Has Thailand’s new cybersecurity law taken it too far?

Recently, a new cybersecurity law has gone into effect in Thailand, the ever-popular tourist destination. With many people criticising its vagueness, it’s unknown how things will turn out in the land of smiles. Let’s take a look at what’s inside.

The wording states that Thai government officials have the power to:

– Seize your computer

– Censor the internet

– Monitor internet use

Critics warn us that the new cybersecurity law could be used as a tool of repression, extending far beyond the political and freedom of speech issues. Under the pretence of national security concerns, the government could effectively crack down on dissidents.

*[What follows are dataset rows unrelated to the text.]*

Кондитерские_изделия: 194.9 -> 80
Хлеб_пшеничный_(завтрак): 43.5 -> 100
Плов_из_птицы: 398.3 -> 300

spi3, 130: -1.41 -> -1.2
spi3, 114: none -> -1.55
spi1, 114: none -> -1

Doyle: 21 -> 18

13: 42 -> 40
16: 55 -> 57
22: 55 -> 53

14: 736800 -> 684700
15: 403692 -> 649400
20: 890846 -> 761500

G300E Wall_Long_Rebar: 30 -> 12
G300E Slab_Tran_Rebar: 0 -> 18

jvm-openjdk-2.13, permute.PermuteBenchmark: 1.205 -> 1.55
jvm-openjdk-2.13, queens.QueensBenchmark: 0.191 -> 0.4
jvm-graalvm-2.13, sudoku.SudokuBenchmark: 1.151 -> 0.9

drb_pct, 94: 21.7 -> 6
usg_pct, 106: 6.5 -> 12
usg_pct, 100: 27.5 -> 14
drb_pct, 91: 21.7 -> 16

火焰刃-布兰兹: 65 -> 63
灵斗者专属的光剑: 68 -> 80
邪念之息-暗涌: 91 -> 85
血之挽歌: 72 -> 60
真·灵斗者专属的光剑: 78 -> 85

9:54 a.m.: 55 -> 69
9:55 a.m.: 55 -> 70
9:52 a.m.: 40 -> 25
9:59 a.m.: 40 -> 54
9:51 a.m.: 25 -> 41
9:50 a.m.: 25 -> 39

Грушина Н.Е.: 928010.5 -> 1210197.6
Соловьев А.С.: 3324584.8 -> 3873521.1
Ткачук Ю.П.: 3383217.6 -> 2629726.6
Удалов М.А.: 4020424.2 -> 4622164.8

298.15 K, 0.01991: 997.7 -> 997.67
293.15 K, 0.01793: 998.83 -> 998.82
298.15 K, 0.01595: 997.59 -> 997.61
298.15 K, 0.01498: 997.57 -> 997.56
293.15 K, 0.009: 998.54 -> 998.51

Under the new law, the government will have unlimited access to data that’s either stored or just passing through the country. The Secretary-General of the National Cybersecurity Committee can, at any time, declare something to be a cybersecurity threat and enter the premises of any local company to seize their hardware in the process. Non-compliance could even result in jail time.

Similarly to the European GDPR, the new cybersecurity law has a section referred to as the Personal Data Protection Act that’s scheduled to be set in motion as of March 2020. Although companies operating in Thailand will not be required to store customer data locally, similar information handling guidelines apply.

As of right now, we can only speculate how things will end up looking in practice. One thing, however, is for sure –companies will need to adapt as necessary.